**TEXT EXCERPT**:
• • • • • • •

# Crepe Pans!



## jenn star (Dec 13, 2001)

I would like to add a crepe pan to my Christmas list, however, I am at a loss to which brand to ask for. I would like one that works well and is not too expensive. Most of the pans that I have seen on the net (I've tried to research, but came up empty handed) seem great, but I would like to purchase, or receive, one of good quality. I would only need it for light use, if that matters in my decision. I am not a chef, simply a homemaker who loves to entertain. Help!! 
Thank you, 
Jenn Star


----------



## mudbug (Dec 30, 1999)

You may find the following information useful:

Crepe Pan opinions and reviews


----------



## kimmie (Mar 13, 2001)

Hello Jenn Star and welcome to Cheftalk.

I prefer the classic French crêpe pan. It's available at Williams-Sonoma for a reasonable price.


----------



## jock (Dec 4, 2001)

I bought a "classic" French crepe pan made of steel for about $15. What a dud! Contrary to the manufacturer's claims, it did not heat evenly and when the center spot was done to perfection, the outer edges were pale. (Or the outer edges were done and the center was burned.)
I bought another one at Sur la Table. It is heavy aluminum with a non stick surface and it works great every time. It doesn't need to "get in the mood" as Jaque Pepin would say, unlike the steel pan. I don't recall the brand name but it was about $16 and worth every penny. 
A friend has a crepe pan that is slightly convexed. The idea is, you dip the surface of the pan in the batter and are thereby assured of a thin, even crepe every time without having to swirl the pan. I'm sorry, but again I forget the name of it. (I should know too because I seem to recall it being a Scottish name.)
Anyway, for my money non stick aluminum is the way to go.

Jock


----------



## bouland (May 18, 2001)

• • • • • • •

**SOURCE DATA**:

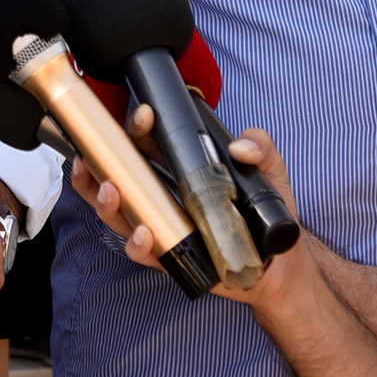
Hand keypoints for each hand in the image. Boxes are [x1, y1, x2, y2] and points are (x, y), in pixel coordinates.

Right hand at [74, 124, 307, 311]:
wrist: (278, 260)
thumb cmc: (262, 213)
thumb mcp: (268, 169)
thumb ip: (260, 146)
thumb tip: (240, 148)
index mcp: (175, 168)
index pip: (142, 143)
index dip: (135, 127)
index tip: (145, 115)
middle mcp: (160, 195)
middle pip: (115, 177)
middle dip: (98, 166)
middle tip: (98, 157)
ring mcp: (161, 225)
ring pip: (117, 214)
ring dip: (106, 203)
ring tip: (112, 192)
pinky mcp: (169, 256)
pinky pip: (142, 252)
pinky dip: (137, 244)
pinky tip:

• • • • • • •

**EXPLORE THE MATERIAL**:
1: According to the crepe pan thread, what is the pan that jock bought at Sur la Table made of?
2: Continue the crepe pan thread from the point where it stops.

**TASK-BY-TASK ANSWERS**:
1: Heavy aluminum with a non-stick surface.

2:
I have a large nonstick aluminum pan I use for large crepes, but for smaller ones I just use a nonstick frying pan -- which also works fine. The ones that dip in the batter are a gimick IMHO. The advantage the flat crepe pan has over a frying pan is the low edges make it easier to remove the cooked crepe from the pan with a long spatula. For more a crepes *click here*.


----------



## isa (Apr 4, 2000)

*A Skillet's as Good a Crepe Pan*
By REGINA SCHRAMBLING

NLIKE tarts, Bundt cakes and soufflés, crepes do not need a special pan. You can buy one, made of thin dark steel with a low, slightly sloping rim, but is it worth the investment? I put a classic seven-inch crepe pan to the test against my all-purpose Wear-Ever nonstick skillet. For both, I tried two standard recipes from Julia Child and Madeleine Kamman.

Both pans are perfectly nonstick. The crepe pan heated evenly, very quickly, and retained the heat through the cooking of many crepes. All the crepes got a uniformly speckled brown surface, and I was able to make them good and thin. One serious disadvantage is the handle, which is steel and gets hot fast.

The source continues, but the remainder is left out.